Sunday, May 31, 2020

Wort. What's A Wort?




think I missed deciduous trees living for so long away from home in places like San Francisco and Hong Kong and Beijing where they just don’t grow.  Eucalyptus are lovely in their own way.  I appreciate the banyan trees that stand immutable in the creative destruction of Tsim Sha Tsui and poplars of Beijing, despite all the spring-time catkins the female trees all emit.  But it was only when I hopped over to Tokyo or much more infrequently went up to Dong Bei (aka Manchuria) that you get to see proper deciduous trees.  The trees I grew up with. 
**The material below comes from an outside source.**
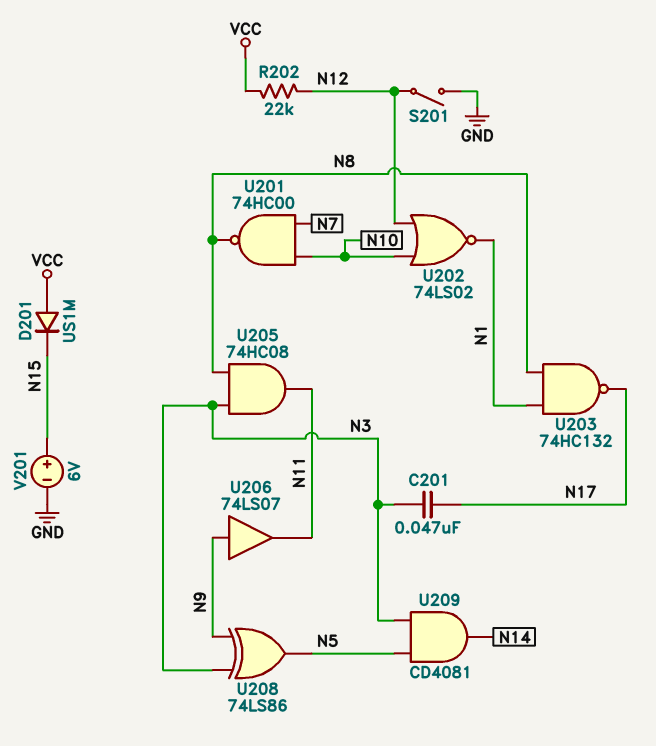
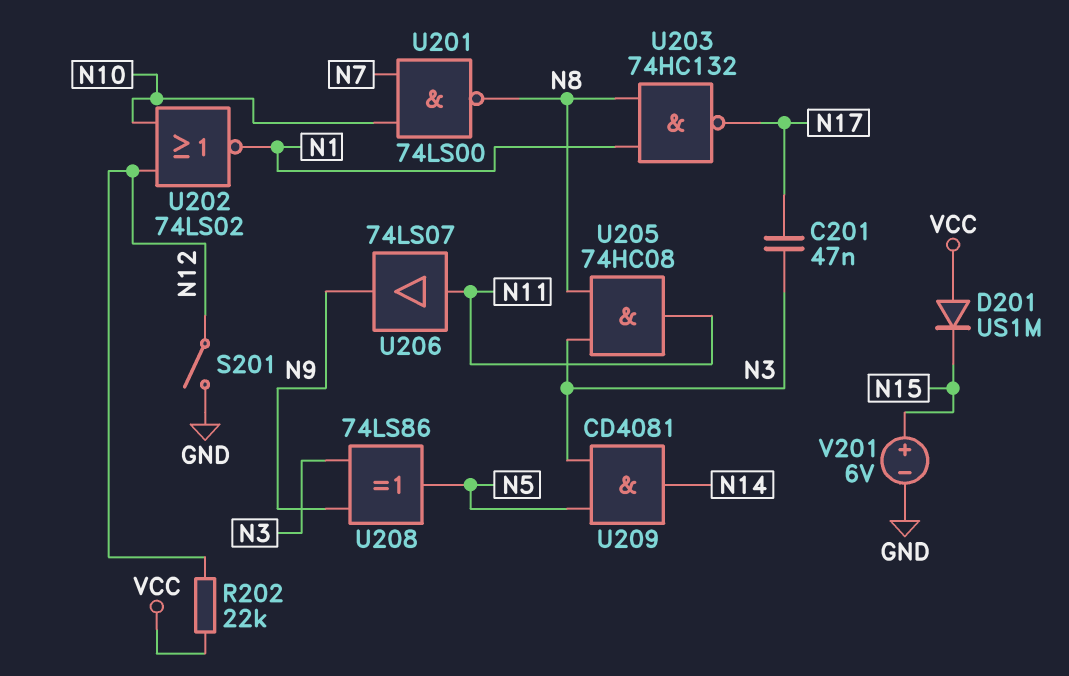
U201: NAND 74HC00 (in N7, in N10, out N8) -> NAND 74LS00 (in N7, in N10, out N8)
U206: buffer 74LS07 (in N9, out N11) -> buffer 74LS07 (in N11, out N9)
Yesterday I impulse-purchased a Swamp Tupelo and an Empress Tree from Ty Ty nursury in Georgia.   The Swamp Tupelo, as the name suggests likes a nice drink now and then.  It thrives in but doesn’t require a particularly moist environment.  It can grow up here even though it sounds like it wouldn’t be wise to plant north of the Mason Dixon.  We have a wet patch off to the north side of the house.  It catches the runoff from the mountain above us and it’s always sopping wet.  Why not put something in there that thinks damp is a plus?  The Empress Tree is a flaming purple affair that seemed a find compromise to the jacaranda-sort of tree I had in my mind. 

Well, I got an email today saying they wouldn’t be shipping these trees till December.  May was the last month they were shipping.  Ahh but it is May.  Can’t we talk?  Are you not shipping because there is a risk in this warm weather?   I wrote them an email with all my questions and the autoreply suggested that no one was reading emails during the Covid affair.  One would have thought that this would have been the easiest of services to maintain.  Call this number, if you want engagement.  Today I did and after a bit of holding it all up to the light: “gee, is there no way you could just send it now?”, I cancelled the order.




Today, I came out and paid my wife a good morning.  She was meandering around “her” garden, her property and she asked me to re-identify a plant or two with my app.  The Virginia Spiderwort has an evocative name and was obviously planted long before we arrived.  The purple flowers open in the day and close themselves at night.  St. John’s Wort, Spider Wort.  What’s a wort?  Surely it has the unfortunate association of a wart.  A quick look suggests that ‘wort’ is the traditional term for a plant with medicinal purposes. 

Behind the garden is a beautiful, black tree that has no branches low to the ground.  It rises up some twenty feet before the bottom branches reach out in a thick, uniform fashion forming a cone for the next, dense twenty feet.  I’d marveled at the tree all winter.  Have tried on more than one occasion to identify the tree with my app.  Today I noticed a low- lying branch and poked the app up into the tree till, low-and-behold I was informed that this was a Black Tupelo.  Well, I’ll be darned.  I didn’t have to order a Tupelo from Georgia.  I have a forty-footer right here in the yard.  I stood back then and admired “my” Black Tupelo, which can only sound rather southern.  And then I went to inform my wife.